Recorded information: Begin

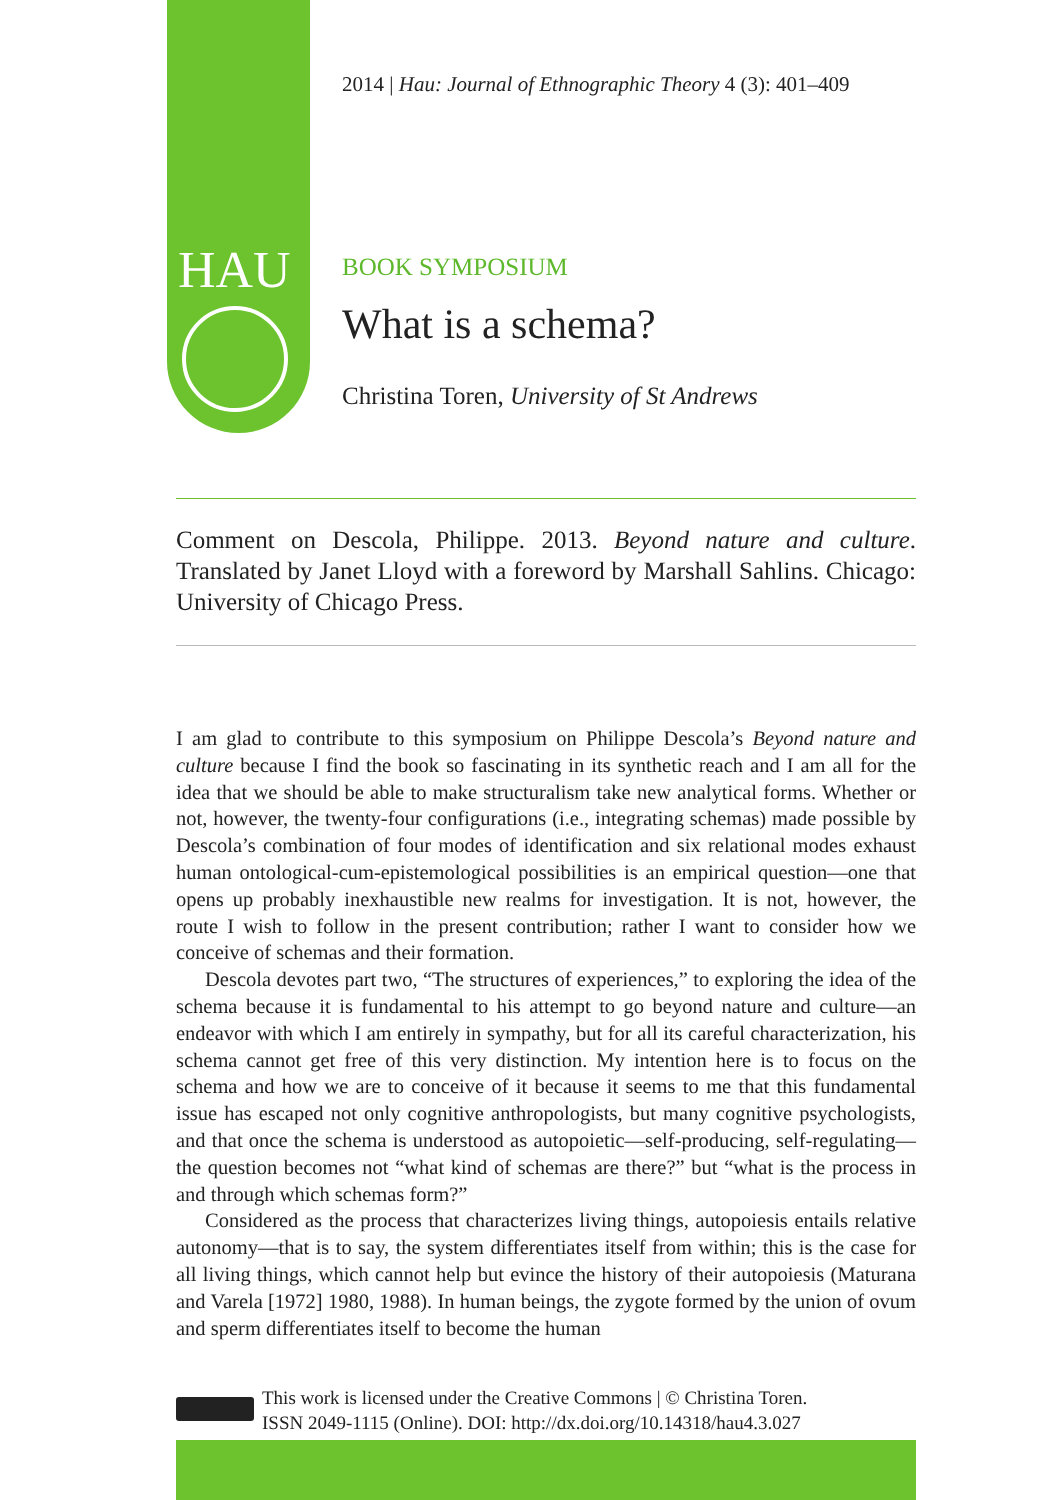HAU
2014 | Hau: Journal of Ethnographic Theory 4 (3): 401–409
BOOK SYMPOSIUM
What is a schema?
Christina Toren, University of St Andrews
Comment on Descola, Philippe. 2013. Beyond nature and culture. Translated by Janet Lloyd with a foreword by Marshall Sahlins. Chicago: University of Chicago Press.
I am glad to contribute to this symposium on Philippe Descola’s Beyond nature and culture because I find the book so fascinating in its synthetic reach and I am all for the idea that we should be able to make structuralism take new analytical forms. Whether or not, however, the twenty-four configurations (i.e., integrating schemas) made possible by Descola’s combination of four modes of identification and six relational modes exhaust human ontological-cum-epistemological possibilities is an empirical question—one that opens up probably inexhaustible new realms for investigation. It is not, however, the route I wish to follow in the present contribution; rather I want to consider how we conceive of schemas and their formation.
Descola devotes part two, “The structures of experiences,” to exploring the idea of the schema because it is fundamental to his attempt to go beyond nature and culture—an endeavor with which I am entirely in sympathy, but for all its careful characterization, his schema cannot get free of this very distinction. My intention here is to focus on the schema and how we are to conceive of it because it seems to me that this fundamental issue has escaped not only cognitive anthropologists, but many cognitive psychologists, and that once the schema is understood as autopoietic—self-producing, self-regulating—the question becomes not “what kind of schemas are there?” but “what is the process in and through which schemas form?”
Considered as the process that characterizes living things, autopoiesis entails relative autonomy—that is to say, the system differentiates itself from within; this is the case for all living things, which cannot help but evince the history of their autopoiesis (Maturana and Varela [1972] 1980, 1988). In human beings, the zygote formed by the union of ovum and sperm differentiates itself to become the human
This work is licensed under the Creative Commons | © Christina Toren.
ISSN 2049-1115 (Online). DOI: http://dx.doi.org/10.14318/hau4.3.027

Recorded information: End

§ Your objective
Your answer must be an exact copy of every entry, with no pictures in it.

§ Solution to this task
HAU
2014 | Hau: Journal of Ethnographic Theory 4 (3): 401–409
BOOK SYMPOSIUM
What is a schema?
Christina Toren, University of St Andrews
Comment on Descola, Philippe. 2013. Beyond nature and culture. Translated by Janet Lloyd with a foreword by Marshall Sahlins. Chicago: University of Chicago Press.
I am glad to contribute to this symposium on Philippe Descola’s Beyond nature and culture because I find the book so fascinating in its synthetic reach and I am all for the idea that we should be able to make structuralism take new analytical forms. Whether or not, however, the twenty-four configurations (i.e., integrating schemas) made possible by Descola’s combination of four modes of identification and six relational modes exhaust human ontological-cum-epistemological possibilities is an empirical question—one that opens up probably inexhaustible new realms for investigation. It is not, however, the route I wish to follow in the present contribution; rather I want to consider how we conceive of schemas and their formation.
Descola devotes part two, “The structures of experiences,” to exploring the idea of the schema because it is fundamental to his attempt to go beyond nature and culture—an endeavor with which I am entirely in sympathy, but for all its careful characterization, his schema cannot get free of this very distinction. My intention here is to focus on the schema and how we are to conceive of it because it seems to me that this fundamental issue has escaped not only cognitive anthropologists, but many cognitive psychologists, and that once the schema is understood as autopoietic—self-producing, self-regulating—the question becomes not “what kind of schemas are there?” but “what is the process in and through which schemas form?”
Considered as the process that characterizes living things, autopoiesis entails relative autonomy—that is to say, the system differentiates itself from within; this is the case for all living things, which cannot help but evince the history of their autopoiesis (Maturana and Varela [1972] 1980, 1988). In human beings, the zygote formed by the union of ovum and sperm differentiates itself to become the human
This work is licensed under the Creative Commons | © Christina Toren.
ISSN 2049-1115 (Online). DOI: http://dx.doi.org/10.14318/hau4.3.027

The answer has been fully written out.